The big story is One Nation’s deal with the Liberal Party. The deal apparently involves One Nation preferences for the Liberal Party in the lower house (helping them in races against Labor that will decide who forms government) in exchange for Liberal preferences to One Nation ahead of all the other contenders. Antony Green has written about the insights we can glean from how preferences flowed when One Nation first emerged in 1998.
Recent polling has suggested that One Nation is a serious contender for seats, regardless of preferences. The WA upper house is malapportioned in a way which gives significantly more seats to the regional areas where One Nation gains the bulk of their votes, and current polling puts them easily on track to win seats in the three non-metropolitan upper house regions. Liberal preferences could be a boost in those regions, and a Liberal surplus could also push One Nation over the line in the Perth area, particularly in East Metropolitan.
The right-wing vote in regional areas will be split four ways between Liberal, Nationals, One Nation and the Shooters, who currently hold two seats. In these areas, preferences between the two government parties have completely broken down. The Nationals have chosen to preference the Greens over the Liberal Party and One Nation, a decision which could help the Greens maintain their hold in Mining and Pastoral and regain a seat in the South West.
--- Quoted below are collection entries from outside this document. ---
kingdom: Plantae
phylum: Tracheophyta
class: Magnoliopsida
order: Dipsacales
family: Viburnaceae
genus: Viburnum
The Shooters, Fishers and Farmers have also done well out of preferences. The Shooters have been the only successful right-wing minor party in WA since the first decline of One Nation in the mid 2000s, but their vote would be under serious threat from the revived One Nation. The Shooters are gaining preferences above any other serious contender from One Nation, the Nationals, the Liberal Democrats and the Australian Christians. The Liberal Party is also putting the Shooters second behind the lead One Nation candidate.
There is no similar fracturing on the left side of the contest – Labor and Greens preferences flow directly to each other ahead of any of their right-wing challenges.
It will be extremely difficult for the left to gain a majority in the WA upper house, due to the significant anti-urban bias. But the splitting of right-wing preferences could bring them slightly closer, and the presence of a large number of One Nation MLCs will make any right-wing upper house majority very unstable.
Are Greens contenders for Agriculture now? Would residual Labor + Nats be enough for the last seat?
Unlike in Mining & Pastoral and South West, the Nationals are not preferencing the Greens ahead of the Liberals in Agricultural. I doubt there’s enough for a second left seat in that region, but you never know if the preferences flow the right way.
Two seats out of six = 28.6% primary vote between Labor and the Greens. That’s the equivalent of all lower house seats being won by the Nats on an average 2pp margin of 21%. Surely that’s not too high a bar to jump? Labor should be trying out here (not to win, just to do better). 2/6 in Agricultural helps just as much as 4/6 in East or South Metro does.
Labor and Greens got 31% between them in Agricultural in 2005 and would have won two seats if there had been six up for grabs rather than five. However I would expect that One Nation will pick up enough Labor voters compared to that result that they would need some preferences.
In that case it may come down to the sequence of eliminations, but I think they’re going to be struggling. It would almost certainly be Labor rather than the Greens that made the final show-down. The Greens outlasted them in 2013, but there is limited upside in their vote – if they are to get within striking distance between them it would need to be on an improved ALP vote. And Labor are not going to collect many preferences.
While Labor are ahead of the Liberals and One Nation on both the Family First and LibDem tickets, they are behind the Nationals on both and the only way they could get those preferences would be if the Nats got their second quota and then had their third candidate eliminated before FF and the LibDems went out. But I can’t see the the Nats getting that second quota that early, given how many votes they will lose to One Nation.
I could see a real scenario where Labor and the Greens got 1.9 quotas between them and still missed out on a second seat.